What needs to be done: After finding the line with "9.Building on the" in the data below, set down exactly each line through the one with "- Bank of International Settlements (BIS)", inclusive, and stop there.

Provided records:
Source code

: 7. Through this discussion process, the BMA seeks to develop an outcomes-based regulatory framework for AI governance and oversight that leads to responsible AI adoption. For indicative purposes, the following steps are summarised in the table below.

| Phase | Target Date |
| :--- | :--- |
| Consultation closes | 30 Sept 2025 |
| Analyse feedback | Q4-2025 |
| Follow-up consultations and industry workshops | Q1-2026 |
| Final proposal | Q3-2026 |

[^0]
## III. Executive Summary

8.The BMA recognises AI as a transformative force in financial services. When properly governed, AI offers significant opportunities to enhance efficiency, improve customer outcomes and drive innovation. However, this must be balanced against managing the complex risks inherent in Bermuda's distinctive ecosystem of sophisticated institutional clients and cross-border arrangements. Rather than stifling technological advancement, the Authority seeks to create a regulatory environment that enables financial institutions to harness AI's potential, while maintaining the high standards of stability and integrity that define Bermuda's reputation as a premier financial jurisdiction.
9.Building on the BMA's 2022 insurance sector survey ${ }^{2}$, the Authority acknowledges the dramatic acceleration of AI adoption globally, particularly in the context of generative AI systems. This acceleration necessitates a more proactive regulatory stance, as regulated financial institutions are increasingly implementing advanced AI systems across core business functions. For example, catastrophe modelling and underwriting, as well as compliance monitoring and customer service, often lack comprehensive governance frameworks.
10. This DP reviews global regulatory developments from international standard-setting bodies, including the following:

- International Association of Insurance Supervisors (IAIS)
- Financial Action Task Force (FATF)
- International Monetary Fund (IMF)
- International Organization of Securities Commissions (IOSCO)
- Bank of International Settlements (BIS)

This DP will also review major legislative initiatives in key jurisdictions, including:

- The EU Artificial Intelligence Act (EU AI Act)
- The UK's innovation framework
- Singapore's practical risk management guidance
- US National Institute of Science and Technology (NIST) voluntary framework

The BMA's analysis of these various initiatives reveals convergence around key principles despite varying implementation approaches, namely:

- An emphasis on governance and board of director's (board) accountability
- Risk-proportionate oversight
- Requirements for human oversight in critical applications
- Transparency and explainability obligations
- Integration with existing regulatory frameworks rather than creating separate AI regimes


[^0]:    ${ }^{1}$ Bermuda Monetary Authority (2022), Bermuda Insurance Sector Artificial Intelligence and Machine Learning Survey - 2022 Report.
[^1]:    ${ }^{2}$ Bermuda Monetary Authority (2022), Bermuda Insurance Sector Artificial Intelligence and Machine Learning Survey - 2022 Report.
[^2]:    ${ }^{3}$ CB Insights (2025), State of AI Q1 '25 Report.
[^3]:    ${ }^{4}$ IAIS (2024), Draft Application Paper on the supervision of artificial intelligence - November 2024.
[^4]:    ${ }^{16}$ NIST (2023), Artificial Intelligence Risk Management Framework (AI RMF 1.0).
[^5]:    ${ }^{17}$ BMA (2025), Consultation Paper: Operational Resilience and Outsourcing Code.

==

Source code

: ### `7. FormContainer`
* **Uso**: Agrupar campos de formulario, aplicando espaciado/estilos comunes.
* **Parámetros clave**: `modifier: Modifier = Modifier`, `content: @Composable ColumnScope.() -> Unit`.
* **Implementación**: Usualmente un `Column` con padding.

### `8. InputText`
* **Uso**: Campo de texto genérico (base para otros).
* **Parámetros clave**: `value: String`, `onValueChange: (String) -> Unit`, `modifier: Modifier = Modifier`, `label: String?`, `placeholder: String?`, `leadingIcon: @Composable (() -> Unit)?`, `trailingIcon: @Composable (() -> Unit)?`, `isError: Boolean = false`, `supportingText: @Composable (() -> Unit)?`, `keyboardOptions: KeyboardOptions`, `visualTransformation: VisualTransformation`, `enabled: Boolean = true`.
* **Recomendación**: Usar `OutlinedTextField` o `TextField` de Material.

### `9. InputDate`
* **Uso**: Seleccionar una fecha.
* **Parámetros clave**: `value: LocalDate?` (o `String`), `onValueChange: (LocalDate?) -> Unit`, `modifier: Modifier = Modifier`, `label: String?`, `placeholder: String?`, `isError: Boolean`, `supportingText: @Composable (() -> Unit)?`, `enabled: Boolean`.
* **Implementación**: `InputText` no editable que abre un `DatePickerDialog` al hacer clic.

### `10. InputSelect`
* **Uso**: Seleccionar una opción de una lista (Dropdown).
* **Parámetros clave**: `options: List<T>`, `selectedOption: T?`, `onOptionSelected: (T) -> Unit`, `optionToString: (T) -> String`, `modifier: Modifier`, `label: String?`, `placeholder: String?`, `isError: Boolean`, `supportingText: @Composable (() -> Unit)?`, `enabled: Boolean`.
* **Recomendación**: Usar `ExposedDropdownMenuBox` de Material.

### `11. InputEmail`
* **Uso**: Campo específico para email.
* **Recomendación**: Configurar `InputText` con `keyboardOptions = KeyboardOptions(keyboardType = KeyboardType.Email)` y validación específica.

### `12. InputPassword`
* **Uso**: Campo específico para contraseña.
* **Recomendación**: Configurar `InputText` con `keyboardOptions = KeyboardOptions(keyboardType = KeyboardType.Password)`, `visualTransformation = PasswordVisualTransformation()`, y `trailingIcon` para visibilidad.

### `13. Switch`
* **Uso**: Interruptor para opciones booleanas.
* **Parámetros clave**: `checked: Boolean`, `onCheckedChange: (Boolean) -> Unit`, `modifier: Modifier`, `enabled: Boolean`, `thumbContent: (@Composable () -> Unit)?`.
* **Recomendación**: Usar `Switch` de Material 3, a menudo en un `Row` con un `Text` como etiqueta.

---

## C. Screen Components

Answer section:
9.Building on the BMA's 2022 insurance sector survey ${ }^{2}$, the Authority acknowledges the dramatic acceleration of AI adoption globally, particularly in the context of generative AI systems. This acceleration necessitates a more proactive regulatory stance, as regulated financial institutions are increasingly implementing advanced AI systems across core business functions. For example, catastrophe modelling and underwriting, as well as compliance monitoring and customer service, often lack comprehensive governance frameworks.
10. This DP reviews global regulatory developments from international standard-setting bodies, including the following:

- International Association of Insurance Supervisors (IAIS)
- Financial Action Task Force (FATF)
- International Monetary Fund (IMF)
- International Organization of Securities Commissions (IOSCO)
- Bank of International Settlements (BIS)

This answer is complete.